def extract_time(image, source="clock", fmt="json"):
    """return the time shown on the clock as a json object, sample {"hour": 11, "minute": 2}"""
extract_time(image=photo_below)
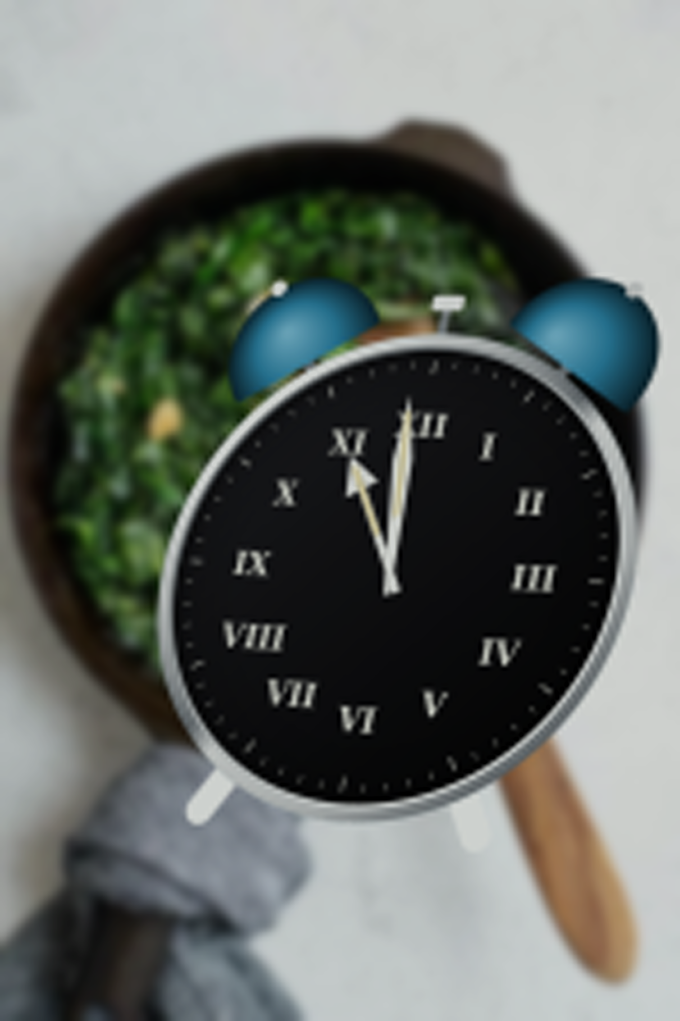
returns {"hour": 10, "minute": 59}
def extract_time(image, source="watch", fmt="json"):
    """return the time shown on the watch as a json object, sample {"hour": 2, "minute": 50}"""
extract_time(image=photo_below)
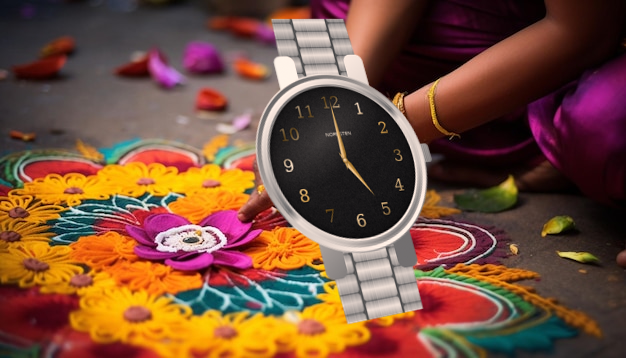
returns {"hour": 5, "minute": 0}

- Goal:
Reproduce all of the rows above, substituting "dictionary" for each occurrence of "json object" and leaving everything else as it stands. Omit the pictures from your version.

- The result:
def extract_time(image, source="clock", fmt="json"):
    """return the time shown on the clock as a dictionary, sample {"hour": 11, "minute": 2}"""
extract_time(image=photo_below)
returns {"hour": 10, "minute": 59}
def extract_time(image, source="watch", fmt="json"):
    """return the time shown on the watch as a dictionary, sample {"hour": 2, "minute": 50}"""
extract_time(image=photo_below)
returns {"hour": 5, "minute": 0}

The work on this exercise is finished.